Stored data:
━━━━━━━━

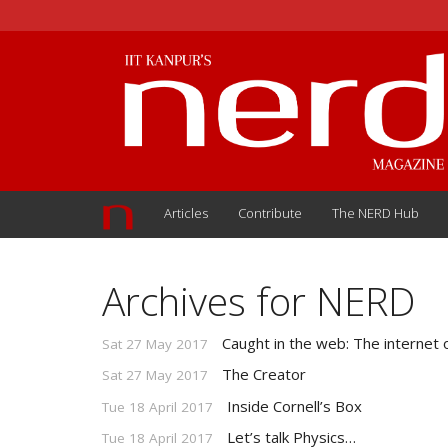
Articles
Contribute
The NERD Hub
Archives for NERD
Caught in the web: The internet 
Sat 27 May 2017
The Creator
Sat 27 May 2017
Inside Cornell’s Box
Tue 18 April 2017
Let’s talk Physics…
Tue 18 April 2017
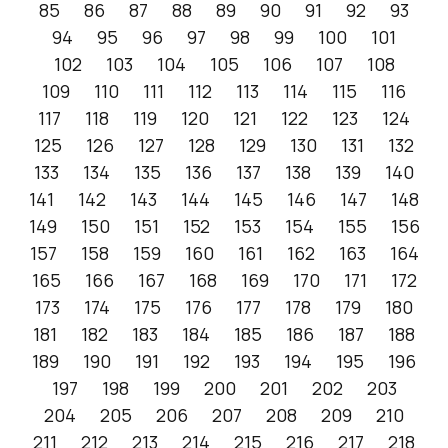
85
86
87
88
89
90
91
92
93
94
95
96
97
98
99
100
101
102
103
104
105
106
107
108
109
110
111
112
113
114
115
116
117
118
119
120
121
122
123
124
125
126
127
128
129
130
131
132
133
134
135
136
137
138
139
140
141
142
143
144
145
146
147
148
149
150
151
152
153
154
155
156
157
158
159
160
161
162
163
164
165
166
167
168
169
170
171
172
173
174
175
176
177
178
179
180
181
182
183
184
185
186
187
188
189
190
191
192
193
194
195
196
197
198
199
200
201
202
203
204
205
206
207
208
209
210
211
212
213
214
215
216
217
218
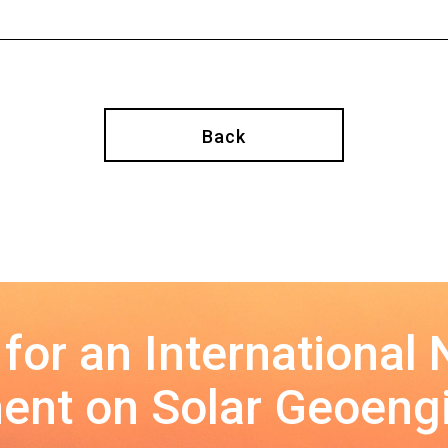
Back
 for an International
nt on Solar Geoeng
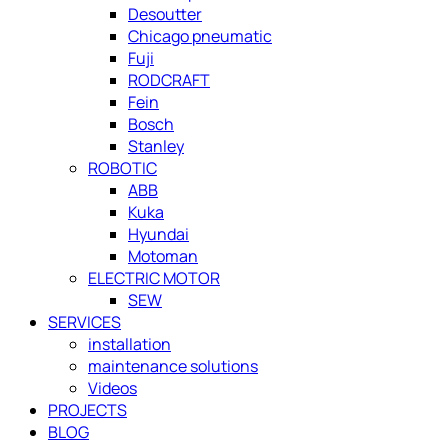
Desoutter
Chicago pneumatic
Fuji
RODCRAFT
Fein
Bosch
Stanley
ROBOTIC
ABB
Kuka
Hyundai
Motoman
ELECTRIC MOTOR
SEW
SERVICES
installation
maintenance solutions
Videos
PROJECTS
BLOG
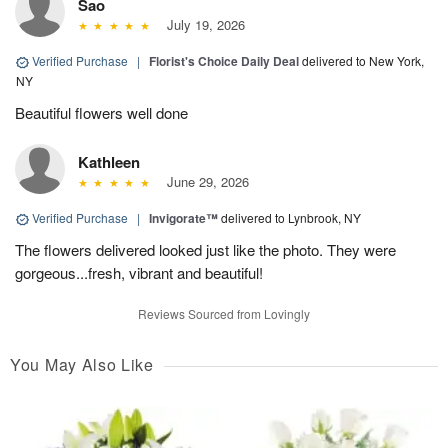
Sao
July 19, 2026
Verified Purchase
|
Florist's Choice Daily Deal
delivered to New York,
NY
Beautiful flowers well done
Kathleen
June 29, 2026
Verified Purchase
|
Invigorate™
delivered to Lynbrook, NY
The flowers delivered looked just like the photo. They were
gorgeous...fresh, vibrant and beautiful!
Reviews Sourced from Lovingly
You May Also Like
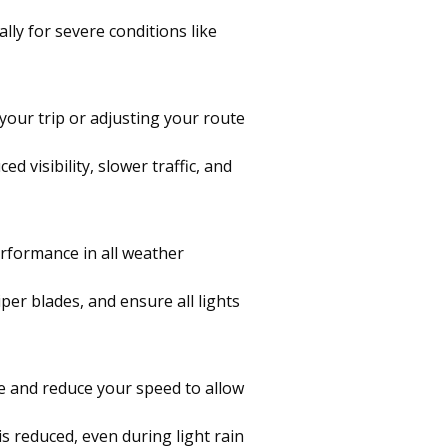
lly for severe conditions like
your trip or adjusting your route
d visibility, slower traffic, and
erformance in all weather
per blades, and ensure all lights
ce and reduce your speed to allow
is reduced, even during light rain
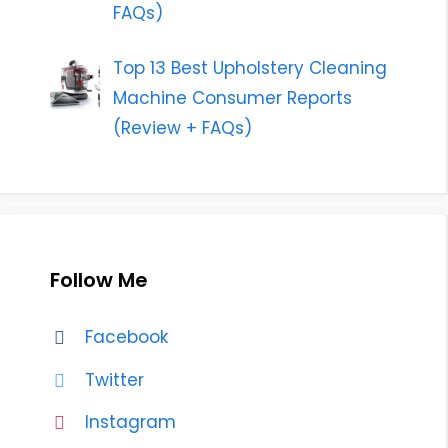
FAQs)
Top 13 Best Upholstery Cleaning
Machine Consumer Reports
(Review + FAQs)
Follow Me
Facebook
Twitter
Instagram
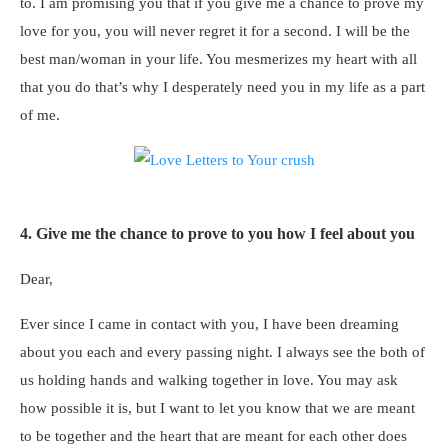
to. I am promising you that if you give me a chance to prove my
love for you, you will never regret it for a second. I will be the
best man/woman in your life. You mesmerizes my heart with all
that you do that’s why I desperately need you in my life as a part
of me.
4. Give me the chance to prove to you how I feel about you
Dear,
Ever since I came in contact with you, I have been dreaming
about you each and every passing night. I always see the both of
us holding hands and walking together in love. You may ask
how possible it is, but I want to let you know that we are meant
to be together and the heart that are meant for each other does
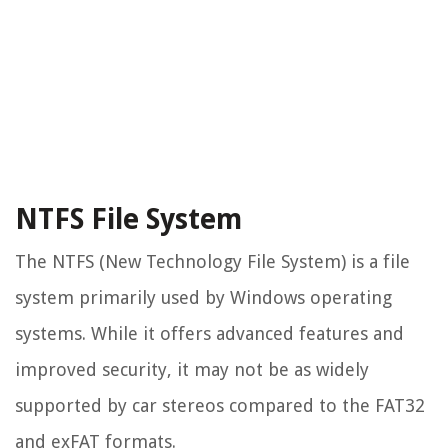
NTFS File System
The NTFS (New Technology File System) is a file
system primarily used by Windows operating
systems. While it offers advanced features and
improved security, it may not be as widely
supported by car stereos compared to the FAT32
and exFAT formats.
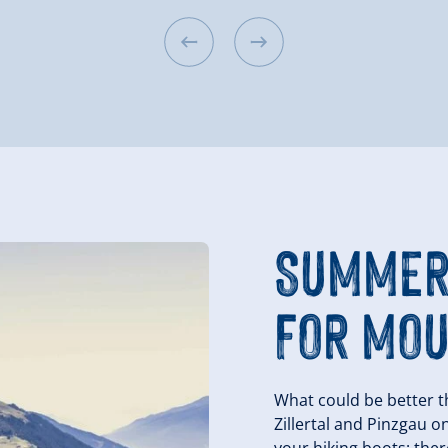
SUMMER
FOR MOU
What could be better t
Zillertal and Pinzgau o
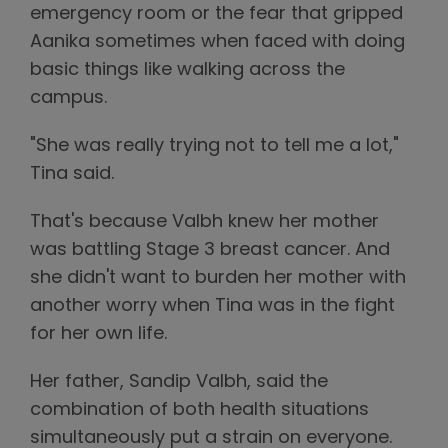
emergency room or the fear that gripped
Aanika sometimes when faced with doing
basic things like walking across the
campus.
"She was really trying not to tell me a lot,"
Tina said.
That's because Valbh knew her mother
was battling Stage 3 breast cancer. And
she didn't want to burden her mother with
another worry when Tina was in the fight
for her own life.
Her father, Sandip Valbh, said the
combination of both health situations
simultaneously put a strain on everyone.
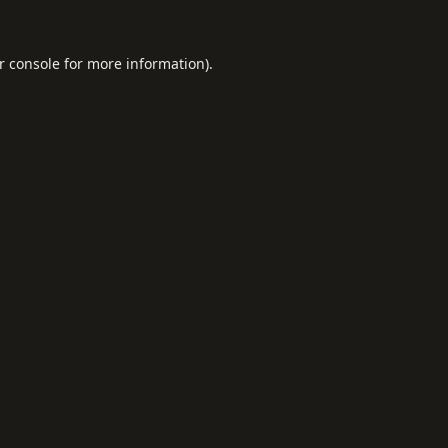
r console
for more information).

━━━━━━━━

Your task:
Copy out every line of the data that includes the word "with".

Finished task:
best man/woman in your life. You mesmerizes my heart with all
Ever since I came in contact with you, I have been dreaming
Aanika sometimes when faced with doing
she didn't want to burden her mother with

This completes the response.